OGNI VOLTA che nello svolgimento delle sue tesi Kevin Kelly si imbatte in qualche dato discordante rispetto l’eden terrestre che vuol raffigurare non nega il principio di realtà, ma si preoccupa subito di rassicurare il lettore che quelli negativi sono elementi attinenti una contingenza sfavorevole.
Il progresso sociale e economico non sono così mai messi in discussione. Il divenire della realtà – per l’autore, l’inevitabile che dà il titolo al libro -, inteso però in termini coevoluzionisti – non può essere fermato, perché l’evoluzione degli umani va di pari passo con quella delle macchine.
Ciò che viene messo in forma dall’autore è allora un darwinismo sociale dove la selezione svolge un ruolo radicale nel cancellare tecnologie, imprese, stili di vita non funzionali alla riproduzione di uno status quo che prevede tuttavia innovazione sociale e tecnologica. Interessante è dunque la parte dove vengono citate le tecnologie, il software, i manufatti digitali – per esempio i recenti Google glass di Larry Page e Sergej Brin o la realtà virtuale dei primi anni Novanta – che dovevano costituire la cosiddetta killer application capace di sbaragliare il campo dei concorrenti, producendo quell’equilibrio sistemico indispensabile per la crescita della prosperità in una economia di libero mercato. L’eclissi di alcuni manufatti tecnologici testimonia la vitalità endogena del capitalismo nel trovare le vie d’uscita a squilibri potenzialmente distruttivi.
EPPURE SILICON VALLEY ha proprio necessità di killer application, elaborate e definite all’interno di quella cognitivizzazione della vita sociale – uno dei capitoli più interessanti insieme a quello sulla condivisione – che ha gli assi portanti nello sviluppo di software che utilizzano l’intelligenza artificiale e la trasformazione dell’intelligenza collettiva (la mente-alveare di Kelly) in capitale.
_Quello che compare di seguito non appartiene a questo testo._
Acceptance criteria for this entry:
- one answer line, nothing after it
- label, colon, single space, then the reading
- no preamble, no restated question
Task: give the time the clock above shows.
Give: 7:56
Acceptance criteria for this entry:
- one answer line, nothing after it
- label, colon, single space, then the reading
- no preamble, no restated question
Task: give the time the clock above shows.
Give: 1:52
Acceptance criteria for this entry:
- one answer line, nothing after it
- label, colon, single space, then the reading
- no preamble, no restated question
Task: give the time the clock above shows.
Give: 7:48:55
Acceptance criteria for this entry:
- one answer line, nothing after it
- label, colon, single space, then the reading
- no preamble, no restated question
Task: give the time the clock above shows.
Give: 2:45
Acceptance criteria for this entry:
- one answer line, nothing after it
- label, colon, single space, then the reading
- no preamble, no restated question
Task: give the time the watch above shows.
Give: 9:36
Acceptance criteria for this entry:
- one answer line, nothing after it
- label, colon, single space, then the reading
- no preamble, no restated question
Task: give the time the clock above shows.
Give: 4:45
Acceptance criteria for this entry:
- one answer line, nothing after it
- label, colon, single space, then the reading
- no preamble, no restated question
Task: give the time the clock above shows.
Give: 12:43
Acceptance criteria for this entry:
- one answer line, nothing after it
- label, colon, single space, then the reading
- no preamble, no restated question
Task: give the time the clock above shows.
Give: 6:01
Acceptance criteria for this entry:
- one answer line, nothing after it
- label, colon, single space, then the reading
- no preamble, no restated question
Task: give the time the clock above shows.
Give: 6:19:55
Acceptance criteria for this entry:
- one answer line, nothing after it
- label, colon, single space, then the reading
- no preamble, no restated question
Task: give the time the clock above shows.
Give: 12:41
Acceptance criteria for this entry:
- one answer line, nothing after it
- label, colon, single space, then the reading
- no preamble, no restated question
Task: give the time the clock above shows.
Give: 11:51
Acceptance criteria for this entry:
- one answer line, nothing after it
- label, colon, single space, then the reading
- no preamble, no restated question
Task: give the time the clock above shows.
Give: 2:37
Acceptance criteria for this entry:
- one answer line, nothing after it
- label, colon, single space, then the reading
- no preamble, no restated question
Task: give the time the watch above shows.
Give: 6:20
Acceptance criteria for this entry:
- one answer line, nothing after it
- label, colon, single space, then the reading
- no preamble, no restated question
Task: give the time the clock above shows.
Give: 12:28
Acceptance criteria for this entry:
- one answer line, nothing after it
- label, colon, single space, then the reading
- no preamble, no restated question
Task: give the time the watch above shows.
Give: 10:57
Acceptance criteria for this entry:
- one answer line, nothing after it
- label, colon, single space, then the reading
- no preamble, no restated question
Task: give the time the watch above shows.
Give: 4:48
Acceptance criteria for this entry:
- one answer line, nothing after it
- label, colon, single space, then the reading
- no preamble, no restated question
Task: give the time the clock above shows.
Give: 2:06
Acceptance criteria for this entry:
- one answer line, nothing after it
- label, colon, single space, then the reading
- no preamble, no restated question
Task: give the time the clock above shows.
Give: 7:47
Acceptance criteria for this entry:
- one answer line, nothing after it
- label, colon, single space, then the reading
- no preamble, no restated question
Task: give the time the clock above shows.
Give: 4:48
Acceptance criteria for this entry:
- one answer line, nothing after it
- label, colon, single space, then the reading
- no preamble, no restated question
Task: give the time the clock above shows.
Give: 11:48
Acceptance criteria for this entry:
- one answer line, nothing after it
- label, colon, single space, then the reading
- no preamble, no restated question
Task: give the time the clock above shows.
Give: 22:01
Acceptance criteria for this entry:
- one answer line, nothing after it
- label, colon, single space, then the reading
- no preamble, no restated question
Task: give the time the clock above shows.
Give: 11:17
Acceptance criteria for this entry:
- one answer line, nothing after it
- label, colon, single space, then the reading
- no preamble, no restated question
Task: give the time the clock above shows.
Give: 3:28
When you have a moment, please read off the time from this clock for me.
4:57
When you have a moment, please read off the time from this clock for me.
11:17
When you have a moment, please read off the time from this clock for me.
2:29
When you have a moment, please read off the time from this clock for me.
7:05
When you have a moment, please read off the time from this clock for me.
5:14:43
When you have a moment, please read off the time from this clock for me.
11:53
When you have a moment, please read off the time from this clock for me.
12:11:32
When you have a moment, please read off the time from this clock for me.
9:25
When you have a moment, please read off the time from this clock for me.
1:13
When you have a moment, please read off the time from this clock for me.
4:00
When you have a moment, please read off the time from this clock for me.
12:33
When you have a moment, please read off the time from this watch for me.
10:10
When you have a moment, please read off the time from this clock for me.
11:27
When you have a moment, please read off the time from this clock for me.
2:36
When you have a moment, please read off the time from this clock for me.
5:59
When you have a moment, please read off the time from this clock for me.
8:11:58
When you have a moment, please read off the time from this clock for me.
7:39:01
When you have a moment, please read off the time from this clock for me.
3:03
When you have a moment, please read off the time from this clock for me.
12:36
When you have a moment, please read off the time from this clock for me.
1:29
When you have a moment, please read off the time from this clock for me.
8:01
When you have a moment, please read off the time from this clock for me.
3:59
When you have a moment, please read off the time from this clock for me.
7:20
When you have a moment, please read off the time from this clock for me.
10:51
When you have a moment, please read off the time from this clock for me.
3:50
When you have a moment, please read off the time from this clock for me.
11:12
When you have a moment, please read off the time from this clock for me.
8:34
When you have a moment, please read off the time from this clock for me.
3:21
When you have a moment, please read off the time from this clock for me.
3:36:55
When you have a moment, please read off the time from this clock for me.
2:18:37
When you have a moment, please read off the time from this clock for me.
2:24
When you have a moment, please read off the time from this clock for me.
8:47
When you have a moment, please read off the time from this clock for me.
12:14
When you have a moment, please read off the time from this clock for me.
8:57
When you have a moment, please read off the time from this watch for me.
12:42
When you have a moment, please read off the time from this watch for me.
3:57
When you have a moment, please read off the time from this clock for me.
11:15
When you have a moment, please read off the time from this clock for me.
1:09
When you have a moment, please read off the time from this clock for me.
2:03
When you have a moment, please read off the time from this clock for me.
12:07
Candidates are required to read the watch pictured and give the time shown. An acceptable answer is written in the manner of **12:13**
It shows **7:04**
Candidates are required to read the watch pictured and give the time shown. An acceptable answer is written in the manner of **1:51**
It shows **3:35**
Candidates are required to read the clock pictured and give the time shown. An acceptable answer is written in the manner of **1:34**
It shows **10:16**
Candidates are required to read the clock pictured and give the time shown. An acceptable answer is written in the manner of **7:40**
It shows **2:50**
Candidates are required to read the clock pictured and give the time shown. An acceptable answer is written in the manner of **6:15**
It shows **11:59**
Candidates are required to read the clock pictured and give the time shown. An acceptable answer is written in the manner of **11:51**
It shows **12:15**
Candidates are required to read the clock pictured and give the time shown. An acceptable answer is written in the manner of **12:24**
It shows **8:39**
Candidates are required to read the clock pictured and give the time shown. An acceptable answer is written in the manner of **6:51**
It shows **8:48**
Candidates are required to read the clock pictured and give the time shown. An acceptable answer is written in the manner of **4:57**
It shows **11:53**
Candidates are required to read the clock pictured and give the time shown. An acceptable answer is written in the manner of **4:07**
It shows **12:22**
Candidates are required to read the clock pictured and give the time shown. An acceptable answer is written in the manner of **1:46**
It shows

Senza disturbare troppo la critica dell’economia politica, il libro di Kevin Kelly sembra la cronaca di una rinnovata accumulazione originaria e dell’intreccio inestriscabile tra sussunzione formale e reale del lavoro. In ogni caso, la nuova frontiera della crescita economica non è in un prodotto specifico, come è accaduto nel recente passato con il personal computer o gli smartphone, bensì nell’affastellamento di dati, nell’appropriazione da parte delle imprese di conoscenza sans phrase. È questo l’inevitabile – la cognitivizzazione della vita in società – che non dovrebbe essere ostacolato.
L’autore, va sottolineato, non è interessato a una analisi critica del capitalismo contemporaneo, ma non è un conservatore, né un reazionario, bensì un libertario a favore del libero mercato. Scettico sulle capacità del sistema politico di poter governare lo sviluppo economico, spende parole a favore della importanza di maggiori investimenti pubblici nella scuola, università e nello sviluppo di infrastrutture tangibili e immateriali. Le sue preferenze vanno alla visionarietà di personaggi come Mark Zuckeberg laddove teorizza la costruzione di una comunità globale. Allo stesso tempo, è sensibile verso le proposte che prevedano, attraverso il reddito minimo garantito, una gestione degli effetti – collaterali e imprevisti – della contingenza economica (la disoccupazione di massa, la povertà), ma nulla può scalfire l’ottuso ottimismo della sua tecnoutopia, perché la realtà è legno storto che deve essere piegato ai suoi diktat per la costruzione del mondo e dell’uomo nuovo.